> Task to carry out:
Repeat only the stretch of lines below that runs from the line with "30: (506, 248, 20.42)" through the line with "12: (398, 293, 11.56)", unaltered.

> Extracted information:
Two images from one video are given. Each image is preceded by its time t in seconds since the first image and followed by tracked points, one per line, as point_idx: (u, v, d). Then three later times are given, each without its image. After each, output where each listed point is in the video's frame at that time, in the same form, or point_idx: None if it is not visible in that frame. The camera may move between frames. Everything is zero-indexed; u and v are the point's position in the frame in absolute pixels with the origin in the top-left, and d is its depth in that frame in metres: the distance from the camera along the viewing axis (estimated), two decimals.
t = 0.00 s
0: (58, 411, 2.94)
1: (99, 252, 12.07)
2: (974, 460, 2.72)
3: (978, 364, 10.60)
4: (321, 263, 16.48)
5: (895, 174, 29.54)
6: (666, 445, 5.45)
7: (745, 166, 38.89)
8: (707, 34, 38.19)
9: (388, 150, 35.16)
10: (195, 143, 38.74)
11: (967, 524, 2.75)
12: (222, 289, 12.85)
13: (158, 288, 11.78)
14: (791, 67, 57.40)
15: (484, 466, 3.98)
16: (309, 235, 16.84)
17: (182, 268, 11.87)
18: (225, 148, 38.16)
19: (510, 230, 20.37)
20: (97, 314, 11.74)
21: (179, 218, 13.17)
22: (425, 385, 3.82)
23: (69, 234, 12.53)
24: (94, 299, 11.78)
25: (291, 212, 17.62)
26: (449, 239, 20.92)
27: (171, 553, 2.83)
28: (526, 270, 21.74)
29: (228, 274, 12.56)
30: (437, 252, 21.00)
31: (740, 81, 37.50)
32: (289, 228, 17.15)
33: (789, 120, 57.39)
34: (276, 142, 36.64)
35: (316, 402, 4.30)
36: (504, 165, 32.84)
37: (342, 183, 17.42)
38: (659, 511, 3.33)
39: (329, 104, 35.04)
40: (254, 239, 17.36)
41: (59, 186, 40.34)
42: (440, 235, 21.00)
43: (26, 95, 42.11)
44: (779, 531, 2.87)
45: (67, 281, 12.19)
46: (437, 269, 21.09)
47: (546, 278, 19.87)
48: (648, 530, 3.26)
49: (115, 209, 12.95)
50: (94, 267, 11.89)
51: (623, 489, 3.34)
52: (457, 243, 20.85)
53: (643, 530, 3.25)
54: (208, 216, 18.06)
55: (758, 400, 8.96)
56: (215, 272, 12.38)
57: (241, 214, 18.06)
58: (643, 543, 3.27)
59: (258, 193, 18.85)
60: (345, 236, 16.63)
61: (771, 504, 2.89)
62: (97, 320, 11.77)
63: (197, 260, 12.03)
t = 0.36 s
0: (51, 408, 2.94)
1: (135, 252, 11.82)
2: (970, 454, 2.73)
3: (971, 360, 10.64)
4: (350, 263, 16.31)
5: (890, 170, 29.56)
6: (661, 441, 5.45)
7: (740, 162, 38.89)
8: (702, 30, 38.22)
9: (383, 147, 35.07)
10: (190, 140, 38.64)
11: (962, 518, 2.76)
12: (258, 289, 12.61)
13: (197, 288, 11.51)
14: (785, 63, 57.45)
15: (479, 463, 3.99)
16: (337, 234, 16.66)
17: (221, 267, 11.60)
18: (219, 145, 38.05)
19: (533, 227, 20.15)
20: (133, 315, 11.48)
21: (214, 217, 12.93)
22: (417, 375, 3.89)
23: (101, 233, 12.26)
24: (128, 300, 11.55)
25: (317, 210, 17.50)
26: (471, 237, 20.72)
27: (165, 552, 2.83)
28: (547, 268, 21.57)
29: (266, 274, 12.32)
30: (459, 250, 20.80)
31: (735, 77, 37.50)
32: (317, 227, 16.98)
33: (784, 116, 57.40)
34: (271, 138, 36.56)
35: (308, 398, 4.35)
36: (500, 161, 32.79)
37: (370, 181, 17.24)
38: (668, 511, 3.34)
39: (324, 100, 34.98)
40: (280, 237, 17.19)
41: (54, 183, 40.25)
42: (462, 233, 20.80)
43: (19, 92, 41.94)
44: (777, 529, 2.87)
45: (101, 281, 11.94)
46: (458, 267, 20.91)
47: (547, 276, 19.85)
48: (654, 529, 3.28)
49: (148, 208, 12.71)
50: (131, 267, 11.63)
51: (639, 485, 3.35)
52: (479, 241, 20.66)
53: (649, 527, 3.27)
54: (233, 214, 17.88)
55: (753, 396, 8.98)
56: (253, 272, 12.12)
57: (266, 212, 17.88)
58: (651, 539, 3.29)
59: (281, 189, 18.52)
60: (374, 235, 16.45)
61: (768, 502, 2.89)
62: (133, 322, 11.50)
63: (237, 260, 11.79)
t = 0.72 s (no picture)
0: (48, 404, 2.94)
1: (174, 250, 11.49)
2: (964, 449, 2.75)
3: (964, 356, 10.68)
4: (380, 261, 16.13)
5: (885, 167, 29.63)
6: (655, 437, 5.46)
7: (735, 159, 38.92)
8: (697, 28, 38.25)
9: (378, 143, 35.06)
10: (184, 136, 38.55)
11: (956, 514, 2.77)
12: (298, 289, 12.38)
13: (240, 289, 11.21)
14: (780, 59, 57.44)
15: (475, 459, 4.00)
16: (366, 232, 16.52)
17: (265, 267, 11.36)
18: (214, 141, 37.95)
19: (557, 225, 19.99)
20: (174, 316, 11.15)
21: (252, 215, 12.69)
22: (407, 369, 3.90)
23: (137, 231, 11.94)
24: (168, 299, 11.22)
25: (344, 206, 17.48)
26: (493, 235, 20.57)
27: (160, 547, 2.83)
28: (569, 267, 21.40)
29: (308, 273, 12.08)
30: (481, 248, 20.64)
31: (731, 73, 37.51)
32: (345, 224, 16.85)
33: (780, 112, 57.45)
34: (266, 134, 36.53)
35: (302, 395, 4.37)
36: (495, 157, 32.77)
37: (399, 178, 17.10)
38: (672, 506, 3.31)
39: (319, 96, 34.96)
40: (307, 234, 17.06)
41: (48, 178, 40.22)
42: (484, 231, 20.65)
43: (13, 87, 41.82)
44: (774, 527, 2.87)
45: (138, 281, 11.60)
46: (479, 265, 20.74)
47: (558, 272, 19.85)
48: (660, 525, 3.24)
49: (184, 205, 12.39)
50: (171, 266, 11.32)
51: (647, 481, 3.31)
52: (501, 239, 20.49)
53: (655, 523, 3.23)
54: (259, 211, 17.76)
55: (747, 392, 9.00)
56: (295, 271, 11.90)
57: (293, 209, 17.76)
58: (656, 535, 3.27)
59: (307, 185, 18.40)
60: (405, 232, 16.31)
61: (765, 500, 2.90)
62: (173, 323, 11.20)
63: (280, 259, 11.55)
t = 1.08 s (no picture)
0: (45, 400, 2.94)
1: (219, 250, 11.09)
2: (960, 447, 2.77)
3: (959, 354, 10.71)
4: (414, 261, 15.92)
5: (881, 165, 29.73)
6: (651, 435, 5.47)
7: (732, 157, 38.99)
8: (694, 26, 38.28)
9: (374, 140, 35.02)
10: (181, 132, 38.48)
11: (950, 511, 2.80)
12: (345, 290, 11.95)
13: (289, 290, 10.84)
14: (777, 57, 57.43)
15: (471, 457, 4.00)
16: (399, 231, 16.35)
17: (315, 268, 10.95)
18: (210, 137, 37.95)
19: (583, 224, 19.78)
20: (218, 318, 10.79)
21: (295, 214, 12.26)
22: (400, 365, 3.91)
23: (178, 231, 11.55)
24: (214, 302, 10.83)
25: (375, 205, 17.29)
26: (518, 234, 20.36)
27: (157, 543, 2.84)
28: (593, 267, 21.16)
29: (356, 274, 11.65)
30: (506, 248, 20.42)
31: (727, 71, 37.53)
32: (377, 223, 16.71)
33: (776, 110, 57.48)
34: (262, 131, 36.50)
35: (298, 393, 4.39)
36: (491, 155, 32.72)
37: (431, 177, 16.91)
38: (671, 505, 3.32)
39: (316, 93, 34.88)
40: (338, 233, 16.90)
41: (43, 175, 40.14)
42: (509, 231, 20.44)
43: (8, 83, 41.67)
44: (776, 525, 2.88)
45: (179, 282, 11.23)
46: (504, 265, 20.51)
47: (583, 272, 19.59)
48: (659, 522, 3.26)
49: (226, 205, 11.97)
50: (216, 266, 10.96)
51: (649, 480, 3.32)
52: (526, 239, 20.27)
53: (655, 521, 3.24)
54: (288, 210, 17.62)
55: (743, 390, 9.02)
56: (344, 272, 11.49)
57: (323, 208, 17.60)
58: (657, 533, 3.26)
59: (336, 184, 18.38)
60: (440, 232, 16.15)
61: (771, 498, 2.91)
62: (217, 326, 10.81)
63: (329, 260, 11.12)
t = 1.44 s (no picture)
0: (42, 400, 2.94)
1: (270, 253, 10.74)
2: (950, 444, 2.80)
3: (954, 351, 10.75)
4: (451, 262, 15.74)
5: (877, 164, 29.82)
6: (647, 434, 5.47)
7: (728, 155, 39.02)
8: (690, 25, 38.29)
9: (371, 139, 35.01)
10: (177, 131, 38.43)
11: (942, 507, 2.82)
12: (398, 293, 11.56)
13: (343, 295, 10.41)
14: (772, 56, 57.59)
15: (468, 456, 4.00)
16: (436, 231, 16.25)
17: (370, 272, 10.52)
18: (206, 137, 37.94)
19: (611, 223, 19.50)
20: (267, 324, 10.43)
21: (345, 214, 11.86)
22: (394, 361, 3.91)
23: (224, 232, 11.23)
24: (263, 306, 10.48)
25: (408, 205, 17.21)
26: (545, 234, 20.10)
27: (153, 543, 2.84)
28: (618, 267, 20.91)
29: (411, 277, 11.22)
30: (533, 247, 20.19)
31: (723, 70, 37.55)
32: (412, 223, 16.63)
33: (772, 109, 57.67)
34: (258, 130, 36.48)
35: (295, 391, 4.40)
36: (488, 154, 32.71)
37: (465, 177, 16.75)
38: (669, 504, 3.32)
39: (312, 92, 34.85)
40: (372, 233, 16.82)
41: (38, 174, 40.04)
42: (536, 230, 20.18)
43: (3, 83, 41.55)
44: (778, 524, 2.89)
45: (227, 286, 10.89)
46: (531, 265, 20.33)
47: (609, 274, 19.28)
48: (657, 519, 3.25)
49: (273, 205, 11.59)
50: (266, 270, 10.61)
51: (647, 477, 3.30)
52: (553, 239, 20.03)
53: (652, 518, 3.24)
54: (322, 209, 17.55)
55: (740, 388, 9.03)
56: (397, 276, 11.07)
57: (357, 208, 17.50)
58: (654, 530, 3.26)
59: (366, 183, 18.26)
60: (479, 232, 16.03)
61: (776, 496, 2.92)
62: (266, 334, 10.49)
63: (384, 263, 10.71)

> Task response:
30: (506, 248, 20.42)
31: (727, 71, 37.53)
32: (377, 223, 16.71)
33: (776, 110, 57.48)
34: (262, 131, 36.50)
35: (298, 393, 4.39)
36: (491, 155, 32.72)
37: (431, 177, 16.91)
38: (671, 505, 3.32)
39: (316, 93, 34.88)
40: (338, 233, 16.90)
41: (43, 175, 40.14)
42: (509, 231, 20.44)
43: (8, 83, 41.67)
44: (776, 525, 2.88)
45: (179, 282, 11.23)
46: (504, 265, 20.51)
47: (583, 272, 19.59)
48: (659, 522, 3.26)
49: (226, 205, 11.97)
50: (216, 266, 10.96)
51: (649, 480, 3.32)
52: (526, 239, 20.27)
53: (655, 521, 3.24)
54: (288, 210, 17.62)
55: (743, 390, 9.02)
56: (344, 272, 11.49)
57: (323, 208, 17.60)
58: (657, 533, 3.26)
59: (336, 184, 18.38)
60: (440, 232, 16.15)
61: (771, 498, 2.91)
62: (217, 326, 10.81)
63: (329, 260, 11.12)
t = 1.44 s (no picture)
0: (42, 400, 2.94)
1: (270, 253, 10.74)
2: (950, 444, 2.80)
3: (954, 351, 10.75)
4: (451, 262, 15.74)
5: (877, 164, 29.82)
6: (647, 434, 5.47)
7: (728, 155, 39.02)
8: (690, 25, 38.29)
9: (371, 139, 35.01)
10: (177, 131, 38.43)
11: (942, 507, 2.82)
12: (398, 293, 11.56)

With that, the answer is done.